Challenge: Rewrite the part of the QRFA conformance checking text starting with "# define mapping" and going on through "cursor = mongo.db.find()", substituting "results" for "cursor" wherever it occurs.

# QRFA conformance checking
Extract the model from the MSDialog conversation transcripts annotated with intents https://ciir.cs.umass.edu/downloads/msdialog/ and compare it with the QRFA model.

In [1]:
# set up connection to the MongoDB: sudo service mongod start (27017 is the default port)
from pymongo import MongoClient

class Mongo_Connector():
    '''
    Wrapper class for some of the pymongo functions: http://api.mongodb.com/python/current/tutorial.html
    '''

    def __init__(self, db_name, col_name):
        # spin up database
        self.mongo_client = MongoClient()
        self.col_name = col_name
        self.db = self.mongo_client[db_name][self.col_name]

    def count_all_docs(self):
        count = self.db.count_documents({})
        print ("%d dialogues in %s" % (count, self.col_name)) 
        
db_name = 'cm'
col_name = 'msdialog_intent'
# connect to MongoDB
mongo = Mongo_Connector(db_name, col_name)
mongo.count_all_docs()

# define mapping from 12 msdialog_intent labels to QRFA
Q = ['OQ', 'RQ', 'CQ', 'FQ']
R = ['IR']
F = ['PF', 'NF']
A = ['PA']
# skipped FD GG JK O

2199 dialogues in msdialog_intent


In [2]:
# 1. get traces of functional labels from MongoDB
cursor = mongo.db.find()
# interate over conversations and collect traces
traces = []
for doc in cursor:
    # record trace as the sequence of labels
    trace = '<'
    for turn in doc['utterances']:
        # map labels to QRFA annotation schema
        labels = turn['tags'].split() 
        qrfa = [l[-1] for l in labels if l[-1] in 'QRFA']
        if qrfa:
            # consider only the first matched label
            label = qrfa[0]
        else:
            label = '*'
        # skip duplicate state self-loops
        if not trace or label != trace[-1]:
            trace += label
    if trace:
        traces.append(trace+'>')
print("%d traces collected"%len(traces))
print("Sample trace: %s"%traces[15:18])

2199 traces collected
Sample trace: ['<QAF>', '<QAQAF*>', '<QAQAQ>']


In [136]:
# 2. extract sequences frequent across multiple traces
# https://stackoverflow.com/questions/40556491/how-to-find-the-longest-common-substring-of-multiple-strings

from functools import partial, reduce
from itertools import chain
from typing import Iterator

from collections import Counter


def ngram(seq: str, n: int) -> Iterator[str]:
    return (seq[i: i+n] for i in range(0, len(seq)-n+1))


def allngram(seq: str, minn=1, maxn=None) -> Iterator[str]:
    lengths = range(minn, maxn) if maxn else range(minn, len(seq))
    ngrams = map(partial(ngram, seq), lengths)
    return set(chain.from_iterable(ngrams))

Dataset extract:
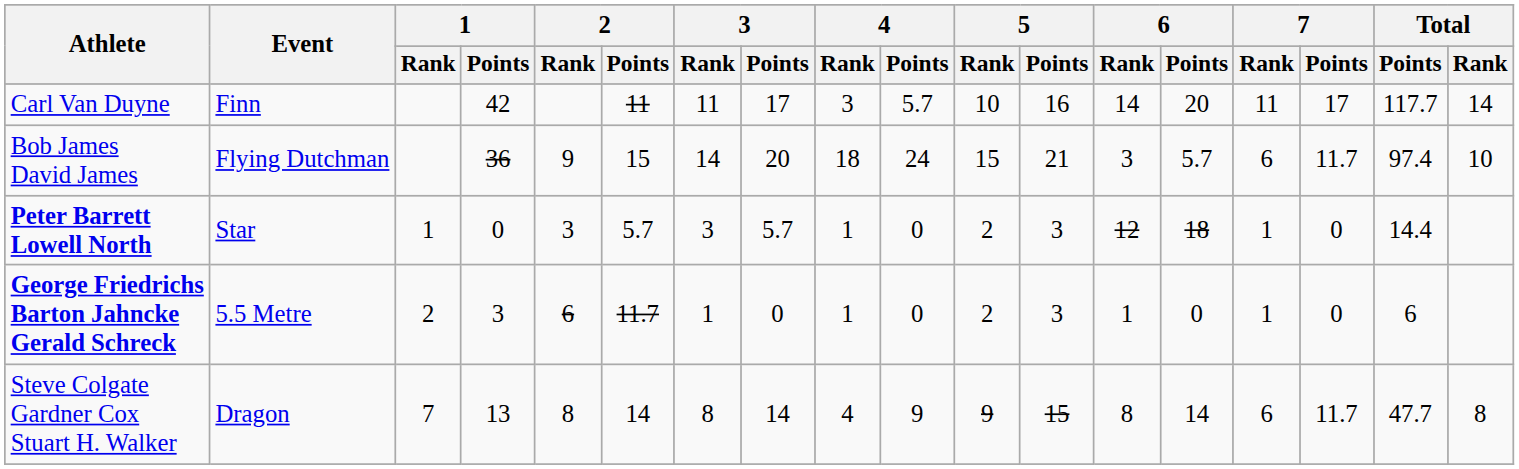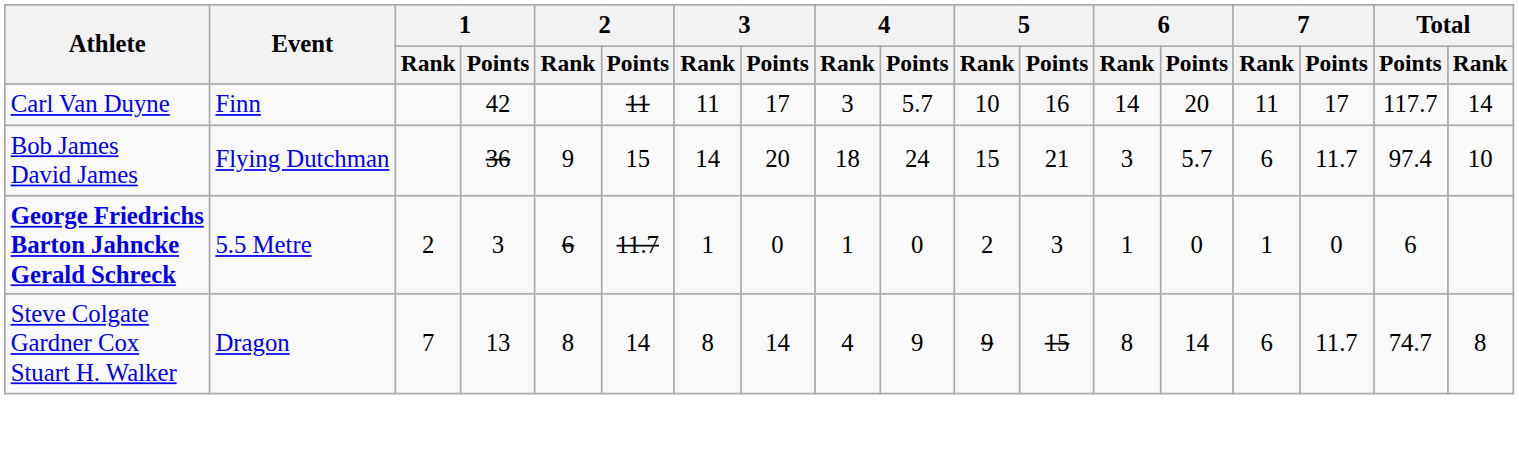- row: Peter Barrett Lowell North | Star | 1 | 0 | 3 | 5.7 | 3 | 5.7 | 1 | 0 | 2 | 3 | 12 | 18 | 1 | 0 | 14.4
Steve Colgate Gardner Cox Stuart H. Walker | Total / Points: 47.7 -> 74.7
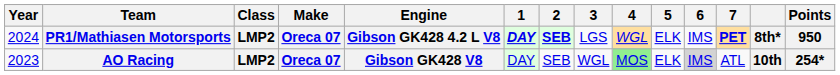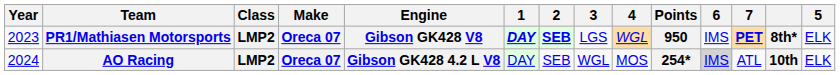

Solution to the problem:
# define mapping from 12 msdialog_intent labels to QRFA
Q = ['OQ', 'RQ', 'CQ', 'FQ']
R = ['IR']
F = ['PF', 'NF']
A = ['PA']
# skipped FD GG JK O

2199 dialogues in msdialog_intent


In [2]:
# 1. get traces of functional labels from MongoDB
results = mongo.db.find()